Para conocerlo con exactitud habría que hacer un análisis metódico y bien hecho.
-¿Han aumentado los conflictos entre profesores y alumnos como sucede en otros niveles de la enseñanza?
-En la Universidad el perfil es muy distinto, hay una especie de filtro por el hecho de que va quien quiere a diferencia de la enseñanza obligatoria.
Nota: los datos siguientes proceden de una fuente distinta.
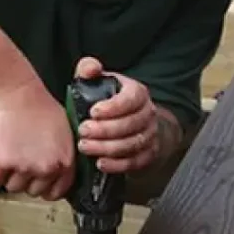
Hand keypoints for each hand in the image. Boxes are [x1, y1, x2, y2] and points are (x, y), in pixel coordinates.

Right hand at [0, 79, 75, 200]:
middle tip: (21, 163)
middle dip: (26, 180)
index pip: (59, 190)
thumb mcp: (63, 131)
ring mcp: (24, 167)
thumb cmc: (37, 105)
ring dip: (9, 176)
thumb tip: (57, 168)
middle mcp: (46, 168)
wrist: (14, 94)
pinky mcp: (3, 164)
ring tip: (9, 156)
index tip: (41, 186)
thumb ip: (62, 153)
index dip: (48, 189)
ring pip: (13, 187)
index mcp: (64, 160)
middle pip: (34, 191)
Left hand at [73, 56, 158, 173]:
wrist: (132, 122)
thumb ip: (89, 70)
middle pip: (131, 124)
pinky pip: (136, 162)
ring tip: (85, 147)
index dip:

Los estudiantes van cambiando y manejan otros referentes distintos a los que tenemos nosotros: películas, música... En este momento los alumnos son más reivindicativos en el sentido de exigencia, como usuarios de un servicio. Tienen muy claro lo que pueden exigir y presentan reclamaciones. Me parece muy bien, aunque suponga más trabajo.
-Y los docentes, ¿de qué se quejan?
-Hay quejas del exceso de burocracia que se ha incrementado con Bolonia. Muchas veces se desconoce que la labor del profesor no solo es docente, sino que existe otro trabajo ingente detrás. Ahora la Universidad es de las instituciones que están siendo más medidas, observadas y evaluadas. Cuando hay una titulación, el plan de estudios es todo un proyecto evaluado por una agencia externa. El proceso puede ser insostenible, una locura, por la cantidad de comisiones, acreditaciones... Las propias agencias de calidad están parando un poco para no crear un monstruo.
-¿Llama la atención la escasa asistencia de alumnos en los actos de la institución?
-Es cierto que en unos sucede más que en otros. Más preocupante me parece que su cupo de representación no se cubra en los órganos de la Universidad. Hay una deficiencia y es una pena. Se está desarrollando un reglamento que podría suponer un incentivo.